I had to revise this a bit to account for the fact that R is case-sensitive!
> mod = rsm(EE ~ SO(TEMPERATURE, RPM, TIME, CAT), data = df)
There is an issue here in that RPM has only two values, so we can't estimate a pure quadratic effect. So there is one coefficient of NA and that messes up the computation of the stationary point. However, we can still plot the fitted surface (despite a few warning messages)
> par(mfrow = c(2,3))
> contour(mod, ~TEMPERATURE+RPM+TIME+CAT)
It looks like we are best off with large CAT and lower RPM (see that plot), so look again:
> par(mfrow=c(1,1))
> contour(mod, ~ TEMPERATURE + TIME, at = list(CAT = 12, RPM = 150))
So visually, we seem to get the best response at around temperature 43.5, time 65, catalyst 12, and rpm 150.
If you insist on modeling these as factors, it can be done, but you need to convert all the predictors to factors. This is a common error; you can have a designed experiment with only a few distinct values of a quantitative variable, but R does not read your mind and assume it's a factor; you have to convert it to one. In the following I have opted to fit a model with up to 2-way interactions.
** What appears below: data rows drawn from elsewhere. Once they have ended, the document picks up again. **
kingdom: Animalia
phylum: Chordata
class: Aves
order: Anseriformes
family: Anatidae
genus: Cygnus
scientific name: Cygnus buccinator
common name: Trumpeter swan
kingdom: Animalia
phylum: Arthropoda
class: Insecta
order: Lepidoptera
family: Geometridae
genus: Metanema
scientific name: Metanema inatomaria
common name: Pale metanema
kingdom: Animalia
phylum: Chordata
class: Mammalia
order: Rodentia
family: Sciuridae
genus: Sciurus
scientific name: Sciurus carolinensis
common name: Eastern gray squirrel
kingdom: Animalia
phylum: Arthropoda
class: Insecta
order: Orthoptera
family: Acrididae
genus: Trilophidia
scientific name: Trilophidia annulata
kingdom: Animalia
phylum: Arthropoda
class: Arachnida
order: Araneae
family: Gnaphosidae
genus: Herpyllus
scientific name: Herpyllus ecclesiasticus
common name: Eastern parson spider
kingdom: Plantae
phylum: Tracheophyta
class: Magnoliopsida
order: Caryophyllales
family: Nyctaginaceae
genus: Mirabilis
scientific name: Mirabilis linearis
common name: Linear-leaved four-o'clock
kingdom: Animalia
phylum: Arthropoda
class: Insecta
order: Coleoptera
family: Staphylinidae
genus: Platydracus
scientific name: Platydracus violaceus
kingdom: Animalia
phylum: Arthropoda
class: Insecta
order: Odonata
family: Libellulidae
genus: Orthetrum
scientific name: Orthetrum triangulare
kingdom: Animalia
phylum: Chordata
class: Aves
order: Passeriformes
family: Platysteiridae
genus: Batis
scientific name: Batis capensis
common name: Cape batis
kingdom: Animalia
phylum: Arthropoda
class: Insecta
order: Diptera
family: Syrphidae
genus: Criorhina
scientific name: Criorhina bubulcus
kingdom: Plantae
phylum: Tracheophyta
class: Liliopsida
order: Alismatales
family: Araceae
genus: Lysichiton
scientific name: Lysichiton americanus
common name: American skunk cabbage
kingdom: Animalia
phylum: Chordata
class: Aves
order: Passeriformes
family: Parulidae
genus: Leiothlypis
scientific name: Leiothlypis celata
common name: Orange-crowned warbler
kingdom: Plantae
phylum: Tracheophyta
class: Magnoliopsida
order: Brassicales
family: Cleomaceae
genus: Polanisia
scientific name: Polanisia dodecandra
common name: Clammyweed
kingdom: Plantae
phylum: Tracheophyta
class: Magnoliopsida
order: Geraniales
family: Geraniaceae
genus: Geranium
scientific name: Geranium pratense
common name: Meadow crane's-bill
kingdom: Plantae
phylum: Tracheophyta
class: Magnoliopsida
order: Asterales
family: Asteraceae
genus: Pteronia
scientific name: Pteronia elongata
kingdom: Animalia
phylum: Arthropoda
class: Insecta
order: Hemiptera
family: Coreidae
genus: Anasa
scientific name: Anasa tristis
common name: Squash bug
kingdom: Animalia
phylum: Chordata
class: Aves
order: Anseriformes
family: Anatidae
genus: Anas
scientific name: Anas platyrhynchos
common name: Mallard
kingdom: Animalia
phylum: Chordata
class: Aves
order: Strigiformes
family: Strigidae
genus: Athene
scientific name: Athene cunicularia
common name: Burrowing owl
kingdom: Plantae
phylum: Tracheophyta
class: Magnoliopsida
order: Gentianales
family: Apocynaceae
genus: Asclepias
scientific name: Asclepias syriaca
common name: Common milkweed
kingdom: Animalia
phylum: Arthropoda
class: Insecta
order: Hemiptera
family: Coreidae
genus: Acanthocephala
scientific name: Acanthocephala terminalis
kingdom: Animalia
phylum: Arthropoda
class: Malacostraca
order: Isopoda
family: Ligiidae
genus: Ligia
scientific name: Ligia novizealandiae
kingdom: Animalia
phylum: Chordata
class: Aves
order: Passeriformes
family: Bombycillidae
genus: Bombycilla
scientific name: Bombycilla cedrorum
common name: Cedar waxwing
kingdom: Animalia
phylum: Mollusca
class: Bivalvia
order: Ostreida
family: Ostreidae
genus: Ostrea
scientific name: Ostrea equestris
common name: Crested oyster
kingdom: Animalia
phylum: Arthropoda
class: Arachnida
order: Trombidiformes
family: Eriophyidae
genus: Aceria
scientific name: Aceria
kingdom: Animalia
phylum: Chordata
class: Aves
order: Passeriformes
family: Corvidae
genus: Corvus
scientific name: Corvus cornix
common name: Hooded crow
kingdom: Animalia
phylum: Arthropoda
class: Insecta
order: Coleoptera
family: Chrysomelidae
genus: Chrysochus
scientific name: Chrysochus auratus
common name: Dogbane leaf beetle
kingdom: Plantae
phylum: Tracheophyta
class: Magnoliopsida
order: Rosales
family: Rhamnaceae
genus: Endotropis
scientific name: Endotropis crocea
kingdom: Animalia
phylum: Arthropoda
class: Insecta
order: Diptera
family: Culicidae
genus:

> facmod = lm(EE ~ (factor(TEMPERATURE) + factor(TIME) + factor(RPM) + factor(CAT))^2, data = df)
> library(emmeans)
> emmip(facmod, TIME ~ TEMPERATURE | CAT*RPM)
The highest fitted response is at catalyst 12, RPM 150, temperature 42.5 or larger, and time 96. It is clear that 150 RPM is better (left vs. right comoparisons) and the high CAT is better (comparing panels vertically). These are different models and somewhat different results. I like the rsm approach better as it is more systematic.